VORLIEGENDE DATENSÄTZE ::

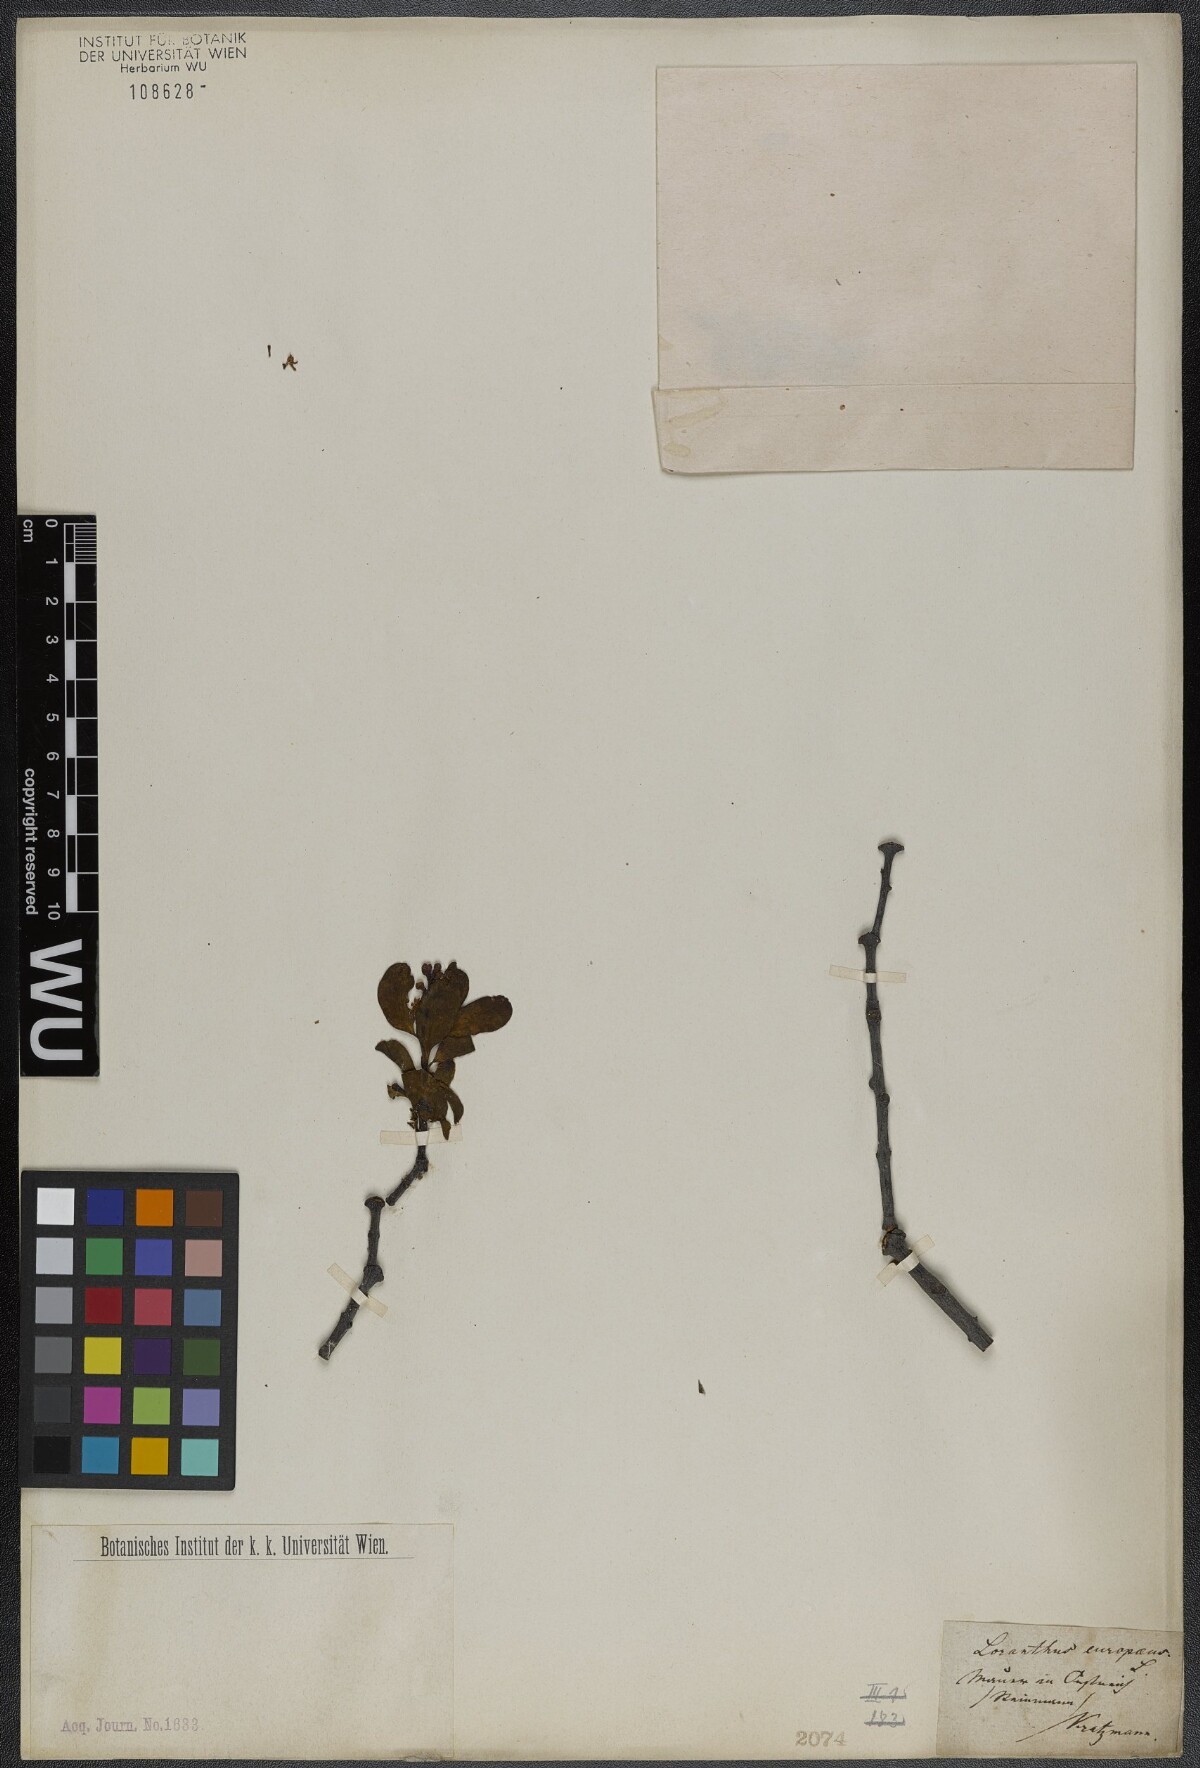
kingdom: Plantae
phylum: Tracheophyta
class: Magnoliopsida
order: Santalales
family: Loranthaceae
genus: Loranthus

--

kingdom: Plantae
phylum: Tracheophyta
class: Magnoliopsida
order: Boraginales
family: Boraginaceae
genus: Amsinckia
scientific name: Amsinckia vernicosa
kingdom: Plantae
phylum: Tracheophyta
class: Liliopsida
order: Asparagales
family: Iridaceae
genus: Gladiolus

AUFGABE :: Schreiben Sie aus den Datensätzen oben alles von der Zeile mit „genus: Amsinckia“ bis hinunter zur Zeile mit „genus: Gladiolus“ unverändert ab, beide Zeilen eingeschlossen.

GELÖSTE AUFGABE ::
genus: Amsinckia
scientific name: Amsinckia vernicosa
kingdom: Plantae
phylum: Tracheophyta
class: Liliopsida
order: Asparagales
family: Iridaceae
genus: Gladiolus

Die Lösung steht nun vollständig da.